In some respects, I feel as if Childs and Goh have created two different works of art and then just brought them together. There is little to no consistency in what they address in their artforms beyond the loosest of themes. Childs has created a random thought generator which moves a bit backwards and forwards in time but doesn't really address anything discussed in blurb such as doom scrolling or algorithms or the weaponisation of information. To be honest though, I think I enjoyed her components the most because they were non-literal. Goh's dissociated performance of the text was excellent too and did speak to a societal disconnect which is linked to spending too much time in front of our computers.

This becomes echoed in Goh's performance and hits home strongly towards the end when she is transformed into a cat quietly waiting for us all to notice it. As abstracted as Child's text is, Goh's choreography is far too literal. Rocks (which move from the floor to the wall) are held as a mouse and a finger scrolls as if doom scrolling. Goh's eyes flick between an array of imagined screens vying for her attention. There is a plank against the wall on which Goh engages in a never-ending climb just like Sisyphus. Luckily for us it does eventually end... Also luckily for us, Gediminas Žygus' composition is fabulous, and the music brings fun and life to the show.

I am going to admit at this point I do not favour slow dramaturgies as a performative style. Whilst I think they are engaging for creatives to explore, I don't think they are engaging for audiences to watch. Within the context of a performance there needs to be consideration of how the act of attention and awareness and redundancy work in the human brain. Slow dramaturgy can be a powerful element of a performance, but it has to be used wisely and in a broader context in the story telling.

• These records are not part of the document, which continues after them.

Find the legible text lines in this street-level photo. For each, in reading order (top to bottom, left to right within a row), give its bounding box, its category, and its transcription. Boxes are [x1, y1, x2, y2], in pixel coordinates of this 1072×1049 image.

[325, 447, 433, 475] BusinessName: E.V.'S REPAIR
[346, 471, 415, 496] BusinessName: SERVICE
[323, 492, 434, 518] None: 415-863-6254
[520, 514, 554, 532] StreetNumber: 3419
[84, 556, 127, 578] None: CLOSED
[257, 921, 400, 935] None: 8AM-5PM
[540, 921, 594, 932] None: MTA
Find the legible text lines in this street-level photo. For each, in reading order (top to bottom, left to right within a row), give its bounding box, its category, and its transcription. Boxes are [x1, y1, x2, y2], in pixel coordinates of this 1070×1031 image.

I think the ideas underlying this show are great and the music is wonderful! The show would be stronger if technological elements were integrated and I could see how this could develop with lighting and video elements explored and enmeshed (assuming they do actually want to create the show they have advertised). 

I do think what is already present in the performance could be much stronger though. The rocks on the white Tarkett immediately reference a climbing wall although they are not spaced quite right. Instead of transferring the rocks to a wall to be a more literal representation, they could be repositioned on the stage during the performance and then Goh could actually interact with them as a referential climbing wall in situ. They don't become functional on the real wall anyway so that just feels like filling in time. 

This is the problem with slow dramaturgies too. I always find myself asking whether this is actually trying to say something or is it just filling in time to create a 'full length' show. As soon as I start to wonder about that you have lost me. This is what I mean by incorporating how the brain works with regard to attention.

I guess in the end what I am saying is that there are the seeds of something fascinating here, but this feels like a creative development, not a fully realised performance. Childs and Goh need to work with a dramaturg or director to corral the ideas into a meaningful and satisfying experience for the audience. 

The production elements which are there are all very beautiful and precise. The costume is beautiful although I don't think it really speaks to the work. Verity Mackey has made a very nice outfit though. Even though there is no lighting designer credited, for the most part the lighting is quite good too.